Page 201 - Data Science Algorithms in a Week
P. 201
11
Glossary of Algorithms and
Methods in Data Science
k-Nearest Neighbors algorithm: An algorithm that estimates an unknown data
item to be like the majority of the k-closest neighbors to that item.
Naive Bayes classifier: A way to classify a data item using Bayes' theorem about
the conditional probabilities, P(A|B)=(P(B|A) * P(A))/P(B), and in addition,
assuming the independence between the given variables in the data.
Decision Tree: A model classifying a data item into one of the classes at the leaf
node, based on the matching properties between the branches on the tree and the
actual data item.
Random Decision Tree: A decision tree in which every branch is formed using
only a random subset of the available variables during its construction.

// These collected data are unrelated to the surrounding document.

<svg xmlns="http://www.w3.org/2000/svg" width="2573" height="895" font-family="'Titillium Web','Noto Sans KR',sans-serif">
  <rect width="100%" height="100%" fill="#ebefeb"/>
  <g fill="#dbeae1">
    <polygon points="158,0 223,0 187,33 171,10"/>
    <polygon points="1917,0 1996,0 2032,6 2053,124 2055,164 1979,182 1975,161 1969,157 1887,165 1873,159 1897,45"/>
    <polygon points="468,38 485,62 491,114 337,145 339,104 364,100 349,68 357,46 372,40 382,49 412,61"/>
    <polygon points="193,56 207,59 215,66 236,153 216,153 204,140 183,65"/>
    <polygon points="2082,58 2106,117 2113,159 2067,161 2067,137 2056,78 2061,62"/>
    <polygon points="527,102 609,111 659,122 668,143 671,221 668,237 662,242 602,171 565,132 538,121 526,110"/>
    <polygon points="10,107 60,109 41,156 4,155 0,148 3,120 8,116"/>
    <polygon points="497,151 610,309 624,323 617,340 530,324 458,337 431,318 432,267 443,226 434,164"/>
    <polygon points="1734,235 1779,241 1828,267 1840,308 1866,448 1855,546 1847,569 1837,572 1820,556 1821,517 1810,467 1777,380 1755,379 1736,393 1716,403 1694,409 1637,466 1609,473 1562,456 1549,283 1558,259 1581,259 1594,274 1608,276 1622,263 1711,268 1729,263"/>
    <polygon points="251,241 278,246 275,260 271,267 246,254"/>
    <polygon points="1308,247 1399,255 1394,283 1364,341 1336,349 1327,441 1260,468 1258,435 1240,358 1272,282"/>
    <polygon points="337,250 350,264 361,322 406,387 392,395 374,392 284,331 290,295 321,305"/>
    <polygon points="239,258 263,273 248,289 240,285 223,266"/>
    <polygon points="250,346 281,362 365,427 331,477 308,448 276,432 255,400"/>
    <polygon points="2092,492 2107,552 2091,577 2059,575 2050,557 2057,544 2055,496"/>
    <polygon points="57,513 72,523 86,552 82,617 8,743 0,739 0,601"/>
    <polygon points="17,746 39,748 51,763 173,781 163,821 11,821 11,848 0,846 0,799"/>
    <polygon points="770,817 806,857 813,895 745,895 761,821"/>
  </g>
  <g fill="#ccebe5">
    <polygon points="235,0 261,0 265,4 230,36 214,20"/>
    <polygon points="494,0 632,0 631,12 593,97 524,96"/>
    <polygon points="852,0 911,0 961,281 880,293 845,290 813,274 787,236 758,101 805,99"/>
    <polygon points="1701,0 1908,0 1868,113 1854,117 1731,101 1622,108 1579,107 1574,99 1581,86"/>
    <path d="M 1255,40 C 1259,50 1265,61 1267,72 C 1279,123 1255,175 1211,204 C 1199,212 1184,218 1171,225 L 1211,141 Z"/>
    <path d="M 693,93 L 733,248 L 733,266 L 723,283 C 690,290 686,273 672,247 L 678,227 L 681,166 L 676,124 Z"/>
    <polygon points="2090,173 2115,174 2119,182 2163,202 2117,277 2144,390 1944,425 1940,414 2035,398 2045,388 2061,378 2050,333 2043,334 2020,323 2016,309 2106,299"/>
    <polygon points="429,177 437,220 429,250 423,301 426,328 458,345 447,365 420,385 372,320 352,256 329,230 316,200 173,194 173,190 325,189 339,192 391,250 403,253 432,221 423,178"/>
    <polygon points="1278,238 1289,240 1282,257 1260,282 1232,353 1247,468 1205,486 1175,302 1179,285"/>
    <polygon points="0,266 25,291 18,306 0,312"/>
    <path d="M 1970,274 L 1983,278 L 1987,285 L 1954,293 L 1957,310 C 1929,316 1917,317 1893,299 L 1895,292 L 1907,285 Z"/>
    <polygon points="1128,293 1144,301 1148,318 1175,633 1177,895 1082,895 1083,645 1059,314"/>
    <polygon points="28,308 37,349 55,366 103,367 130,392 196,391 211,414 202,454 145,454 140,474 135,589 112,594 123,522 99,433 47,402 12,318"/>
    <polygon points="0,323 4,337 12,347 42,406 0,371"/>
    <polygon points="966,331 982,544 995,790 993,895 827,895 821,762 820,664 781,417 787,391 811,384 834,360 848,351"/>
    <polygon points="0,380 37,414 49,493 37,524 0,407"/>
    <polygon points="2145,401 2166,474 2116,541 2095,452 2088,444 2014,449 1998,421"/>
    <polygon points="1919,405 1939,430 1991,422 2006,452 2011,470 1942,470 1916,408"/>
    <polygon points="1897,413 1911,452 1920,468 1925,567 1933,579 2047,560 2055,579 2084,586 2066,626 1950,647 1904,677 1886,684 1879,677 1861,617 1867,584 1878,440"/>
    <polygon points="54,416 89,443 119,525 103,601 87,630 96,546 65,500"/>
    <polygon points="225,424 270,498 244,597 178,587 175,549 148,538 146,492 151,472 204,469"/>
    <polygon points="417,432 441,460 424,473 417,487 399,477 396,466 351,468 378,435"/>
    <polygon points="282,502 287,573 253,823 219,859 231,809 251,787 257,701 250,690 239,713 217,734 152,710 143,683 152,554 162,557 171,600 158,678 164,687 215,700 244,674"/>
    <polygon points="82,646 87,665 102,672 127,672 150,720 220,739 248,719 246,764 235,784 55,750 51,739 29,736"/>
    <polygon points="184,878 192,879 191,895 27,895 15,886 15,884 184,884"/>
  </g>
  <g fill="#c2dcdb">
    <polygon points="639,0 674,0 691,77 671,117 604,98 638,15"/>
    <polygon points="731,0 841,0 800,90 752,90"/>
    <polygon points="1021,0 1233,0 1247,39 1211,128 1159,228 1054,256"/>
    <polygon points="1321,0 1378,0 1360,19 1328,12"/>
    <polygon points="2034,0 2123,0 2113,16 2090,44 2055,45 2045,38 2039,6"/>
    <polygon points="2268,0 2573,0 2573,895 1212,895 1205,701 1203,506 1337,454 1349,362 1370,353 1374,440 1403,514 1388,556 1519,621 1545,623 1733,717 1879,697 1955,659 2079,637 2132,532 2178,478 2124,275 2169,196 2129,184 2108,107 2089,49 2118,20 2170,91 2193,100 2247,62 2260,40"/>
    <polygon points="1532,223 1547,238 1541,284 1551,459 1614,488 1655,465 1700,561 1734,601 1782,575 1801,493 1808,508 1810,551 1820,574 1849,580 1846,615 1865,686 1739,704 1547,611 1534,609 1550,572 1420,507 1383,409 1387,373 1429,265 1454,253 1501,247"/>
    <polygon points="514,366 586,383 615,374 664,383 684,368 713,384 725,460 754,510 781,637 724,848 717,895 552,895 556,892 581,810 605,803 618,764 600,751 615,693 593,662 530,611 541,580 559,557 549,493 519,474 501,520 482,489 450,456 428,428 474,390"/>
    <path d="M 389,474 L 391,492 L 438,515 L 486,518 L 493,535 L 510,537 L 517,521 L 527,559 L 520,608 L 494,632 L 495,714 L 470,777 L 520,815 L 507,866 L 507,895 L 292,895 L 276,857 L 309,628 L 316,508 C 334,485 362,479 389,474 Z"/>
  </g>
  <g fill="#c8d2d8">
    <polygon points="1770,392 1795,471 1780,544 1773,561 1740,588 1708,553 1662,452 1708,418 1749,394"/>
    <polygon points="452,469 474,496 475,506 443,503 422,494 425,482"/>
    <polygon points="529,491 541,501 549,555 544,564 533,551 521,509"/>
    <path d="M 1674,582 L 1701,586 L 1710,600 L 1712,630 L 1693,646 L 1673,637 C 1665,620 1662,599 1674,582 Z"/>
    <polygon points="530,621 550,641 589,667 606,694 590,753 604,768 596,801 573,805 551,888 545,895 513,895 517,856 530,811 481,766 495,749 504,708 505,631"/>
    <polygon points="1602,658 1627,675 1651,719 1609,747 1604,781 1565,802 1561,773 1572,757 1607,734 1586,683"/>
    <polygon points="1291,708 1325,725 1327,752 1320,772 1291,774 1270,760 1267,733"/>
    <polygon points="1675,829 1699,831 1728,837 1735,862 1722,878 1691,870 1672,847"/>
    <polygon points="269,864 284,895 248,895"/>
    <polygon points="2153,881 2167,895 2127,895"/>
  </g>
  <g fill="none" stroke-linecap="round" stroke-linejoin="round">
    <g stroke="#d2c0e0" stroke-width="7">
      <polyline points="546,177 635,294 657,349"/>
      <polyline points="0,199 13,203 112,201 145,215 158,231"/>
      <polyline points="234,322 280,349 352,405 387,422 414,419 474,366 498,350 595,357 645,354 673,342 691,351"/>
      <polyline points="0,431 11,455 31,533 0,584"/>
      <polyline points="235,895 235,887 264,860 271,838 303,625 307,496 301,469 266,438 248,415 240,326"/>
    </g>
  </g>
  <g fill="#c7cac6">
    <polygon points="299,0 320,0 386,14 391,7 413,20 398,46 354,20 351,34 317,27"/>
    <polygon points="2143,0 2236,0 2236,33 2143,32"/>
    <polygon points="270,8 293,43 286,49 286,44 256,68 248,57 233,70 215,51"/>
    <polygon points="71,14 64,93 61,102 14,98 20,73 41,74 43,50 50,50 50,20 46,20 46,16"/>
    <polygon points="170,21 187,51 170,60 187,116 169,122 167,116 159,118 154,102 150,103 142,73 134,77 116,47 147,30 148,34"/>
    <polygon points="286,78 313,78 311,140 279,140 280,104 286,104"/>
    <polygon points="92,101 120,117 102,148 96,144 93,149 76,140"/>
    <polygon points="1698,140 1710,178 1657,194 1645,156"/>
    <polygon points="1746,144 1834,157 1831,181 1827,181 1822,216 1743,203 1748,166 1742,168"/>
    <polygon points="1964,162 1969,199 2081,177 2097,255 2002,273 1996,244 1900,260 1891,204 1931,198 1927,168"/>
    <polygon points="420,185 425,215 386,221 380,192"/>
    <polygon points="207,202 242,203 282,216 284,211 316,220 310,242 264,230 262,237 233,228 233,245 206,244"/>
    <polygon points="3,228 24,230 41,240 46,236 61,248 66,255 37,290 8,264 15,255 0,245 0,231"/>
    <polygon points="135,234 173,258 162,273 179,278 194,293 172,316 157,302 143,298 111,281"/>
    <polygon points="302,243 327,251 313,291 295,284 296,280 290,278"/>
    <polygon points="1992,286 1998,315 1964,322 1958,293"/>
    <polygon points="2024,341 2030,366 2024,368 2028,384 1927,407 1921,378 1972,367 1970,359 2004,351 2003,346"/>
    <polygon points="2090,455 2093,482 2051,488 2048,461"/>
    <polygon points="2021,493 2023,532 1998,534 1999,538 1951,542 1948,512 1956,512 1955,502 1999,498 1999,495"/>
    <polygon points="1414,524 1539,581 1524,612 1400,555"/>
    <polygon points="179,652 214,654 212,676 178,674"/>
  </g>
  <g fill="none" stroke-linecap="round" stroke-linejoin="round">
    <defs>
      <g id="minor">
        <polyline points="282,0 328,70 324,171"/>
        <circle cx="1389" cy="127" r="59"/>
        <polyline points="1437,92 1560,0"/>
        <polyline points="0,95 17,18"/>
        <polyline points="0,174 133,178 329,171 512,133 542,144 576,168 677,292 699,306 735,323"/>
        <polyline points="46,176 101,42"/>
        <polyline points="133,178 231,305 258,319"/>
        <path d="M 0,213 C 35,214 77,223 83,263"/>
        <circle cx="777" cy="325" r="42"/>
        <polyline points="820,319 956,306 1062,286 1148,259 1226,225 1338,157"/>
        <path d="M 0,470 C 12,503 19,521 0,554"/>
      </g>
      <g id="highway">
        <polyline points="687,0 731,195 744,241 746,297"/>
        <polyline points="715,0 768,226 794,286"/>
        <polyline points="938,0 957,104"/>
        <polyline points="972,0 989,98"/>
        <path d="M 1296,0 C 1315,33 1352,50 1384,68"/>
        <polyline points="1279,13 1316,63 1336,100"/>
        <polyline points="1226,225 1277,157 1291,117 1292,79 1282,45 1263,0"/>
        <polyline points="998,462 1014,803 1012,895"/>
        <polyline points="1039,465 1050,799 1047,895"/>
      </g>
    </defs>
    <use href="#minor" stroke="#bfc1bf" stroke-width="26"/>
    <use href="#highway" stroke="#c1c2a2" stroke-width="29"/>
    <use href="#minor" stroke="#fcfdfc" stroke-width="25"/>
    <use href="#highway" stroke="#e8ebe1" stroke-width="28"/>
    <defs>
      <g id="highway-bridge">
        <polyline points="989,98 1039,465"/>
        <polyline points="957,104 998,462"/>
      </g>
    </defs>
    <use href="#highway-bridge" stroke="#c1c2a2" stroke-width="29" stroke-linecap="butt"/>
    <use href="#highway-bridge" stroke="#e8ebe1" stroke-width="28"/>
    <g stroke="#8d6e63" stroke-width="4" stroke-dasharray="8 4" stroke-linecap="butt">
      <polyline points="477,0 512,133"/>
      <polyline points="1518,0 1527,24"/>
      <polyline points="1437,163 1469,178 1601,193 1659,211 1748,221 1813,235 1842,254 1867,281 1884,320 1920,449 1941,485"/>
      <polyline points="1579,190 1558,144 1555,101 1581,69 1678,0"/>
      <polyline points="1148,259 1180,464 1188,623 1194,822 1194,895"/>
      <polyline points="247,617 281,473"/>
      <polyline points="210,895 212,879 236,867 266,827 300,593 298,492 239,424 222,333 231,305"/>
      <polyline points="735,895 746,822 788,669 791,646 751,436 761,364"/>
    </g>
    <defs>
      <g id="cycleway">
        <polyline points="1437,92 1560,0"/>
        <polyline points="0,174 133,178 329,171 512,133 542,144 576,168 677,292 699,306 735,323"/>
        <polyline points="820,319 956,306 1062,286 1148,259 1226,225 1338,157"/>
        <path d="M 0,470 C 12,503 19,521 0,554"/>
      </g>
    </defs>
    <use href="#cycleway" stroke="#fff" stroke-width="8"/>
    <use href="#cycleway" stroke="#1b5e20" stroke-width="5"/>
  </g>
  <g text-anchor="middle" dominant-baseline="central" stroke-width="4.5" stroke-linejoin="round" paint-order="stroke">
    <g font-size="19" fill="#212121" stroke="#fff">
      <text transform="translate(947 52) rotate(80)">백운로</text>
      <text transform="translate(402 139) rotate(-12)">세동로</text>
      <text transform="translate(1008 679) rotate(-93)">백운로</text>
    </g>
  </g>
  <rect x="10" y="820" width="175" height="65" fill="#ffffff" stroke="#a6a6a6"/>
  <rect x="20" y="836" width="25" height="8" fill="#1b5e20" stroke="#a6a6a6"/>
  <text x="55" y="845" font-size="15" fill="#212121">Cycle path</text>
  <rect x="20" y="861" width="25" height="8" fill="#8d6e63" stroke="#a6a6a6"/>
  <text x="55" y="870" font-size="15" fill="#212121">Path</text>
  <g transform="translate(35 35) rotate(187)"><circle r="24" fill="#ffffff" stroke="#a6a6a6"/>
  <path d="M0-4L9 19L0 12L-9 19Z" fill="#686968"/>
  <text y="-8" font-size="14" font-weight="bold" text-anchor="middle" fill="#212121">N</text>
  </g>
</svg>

Random Forest: An ensemble of random decision trees constructed on the
random subset of the data with the replacement, where a data item is classified to
the class with the majority vote from its trees.
K-means algorithm: The clustering algorithm that divides the dataset into the k
groups such that the members in the group are as similar possible, that is, closest
to each other.
Regression analysis: A method of the estimation of the unknown parameters in a
functional model predicting the output variable from the input variables, for
example, to estimate a and b in the linear model y=a*x+b.